PASSAGE EXTRAIT:
------------------------
La prospective AGRIMONDE (Rastoin, 2009)[iii] également recommande le développement de modèles alimentaires de proximité (MAP) pour créer une alternative au MAIT (Modèle agroindustriel tertiarisé), dont on s’aperçoit aujourd’hui que son développement à tendance hégémonique conduit à une « impasse alimentaire ».
Ainsi, les forces du marché appliquées au secteur de l’agriculture et de l’alimentation ont tendance à favoriser un modèle agricole et alimentaire basé sur un petit nombre de firmes contrôlant l’alimentation du monde développé et des classes aisées des pays émergents et en développement. A côté de ce système, 800 millions de petits agriculteurs pauvres dans les pays en développement, en particulier en Afrique, ne parviennent pas à se nourrir de leur production agricole et n’ont pas les revenus nécessaires pour acheter les aliments dont ils ont besoin.
------------------------
EXTRAIT DES DONNÉES:
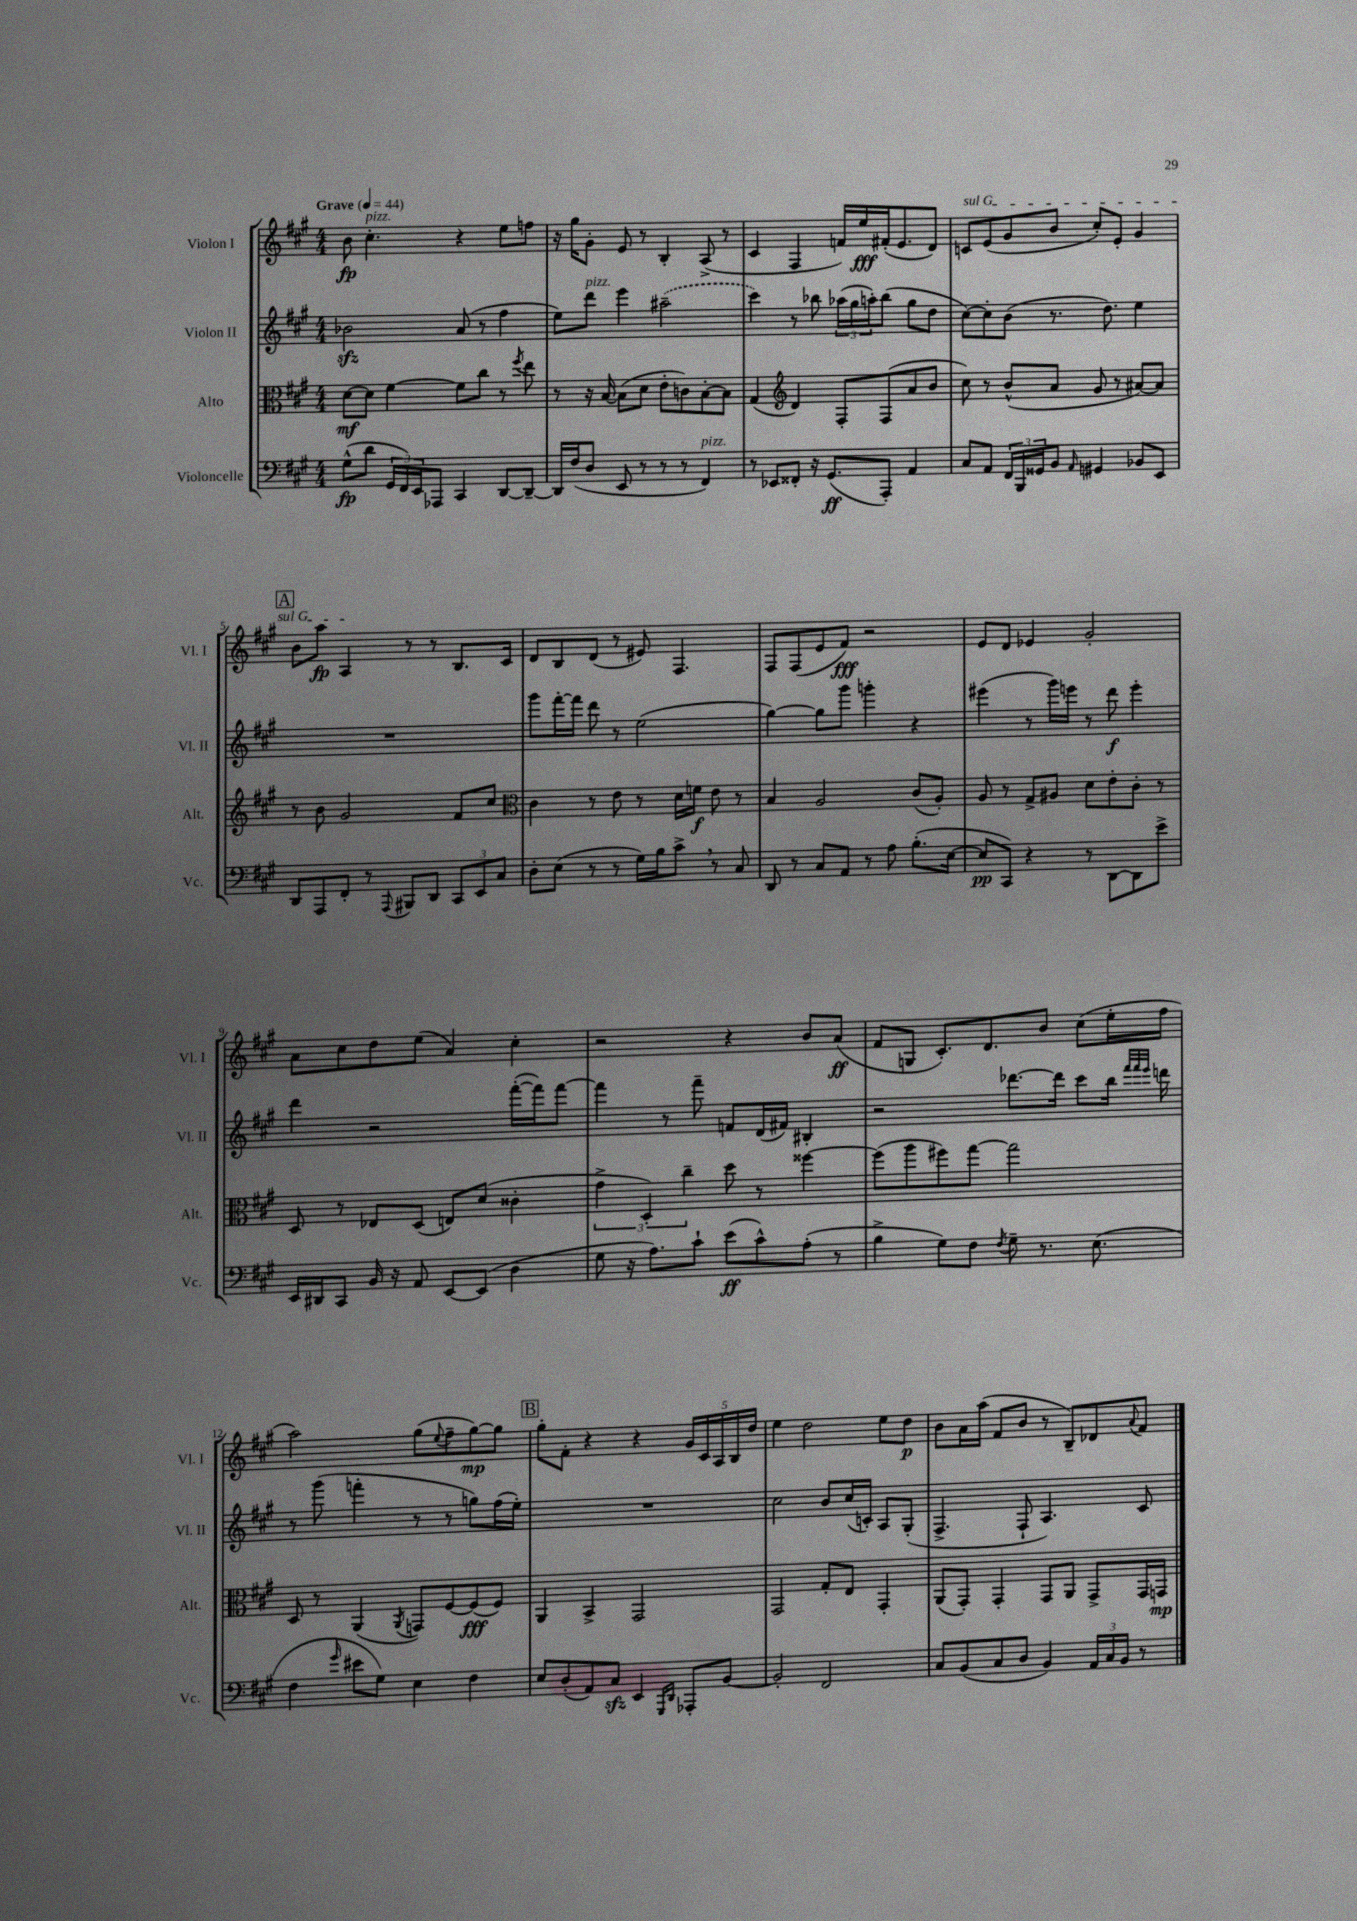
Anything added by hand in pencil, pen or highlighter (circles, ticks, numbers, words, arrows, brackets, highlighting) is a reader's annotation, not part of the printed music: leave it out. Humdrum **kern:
------------------------
CONSIGNE DONNÉE A: Actualisez le passage sur l'impasse alimentaire en recopiant la partie qui commence par les mots contenant « Ainsi, les forces » et se termine par « ils ont besoin. ». Remplacez-y « petits agriculteurs » par « petits paysans ».
CONSIGNE DONNÉE B: Poursuivez le passage sur l'impasse alimentaire à partir de l'endroit où il s'arrête.

RÉPONSE FINALE A:
Ainsi, les forces du marché appliquées au secteur de l’agriculture et de l’alimentation ont tendance à favoriser un modèle agricole et alimentaire basé sur un petit nombre de firmes contrôlant l’alimentation du monde développé et des classes aisées des pays émergents et en développement. A côté de ce système, 800 millions de petits paysans pauvres dans les pays en développement, en particulier en Afrique, ne parviennent pas à se nourrir de leur production agricole et n’ont pas les revenus nécessaires pour acheter les aliments dont ils ont besoin.

RÉPONSE FINALE B:
La remise en cause du système agroalimentaire basé sur l’agriculture industrielle, l’industrie agroalimentaire et les firmes géantes de distribution est partagée aujourd’hui par de nombreux acteurs, y compris au sein des institutions internationales et des organismes de recherche, et n’est pas seulement le fait de militants. Il ne s’agit pas d’éliminer le commerce ou l’exportation, mais de raisonner l’agriculture et les systèmes alimentaires avec différentes échelles de proximité pour différents produits, impliquant des politiques de mise en œuvre de solidarité au niveau local, au niveau des régions, au niveau national, au niveau d’ensembles régionaux (par exemple l’Europe, l’Afrique de l’Ouest, …), et enfin, au niveau mondial.
L’enjeu est de transformer ce nouvel intérêt pour l’émergence de systèmes alimentaires de proximité et de faire en sorte que les modèles alternatifs trouvent des conditions favorables pour un véritable développement, et bénéficient de moyens et de politiques au service de leur développement.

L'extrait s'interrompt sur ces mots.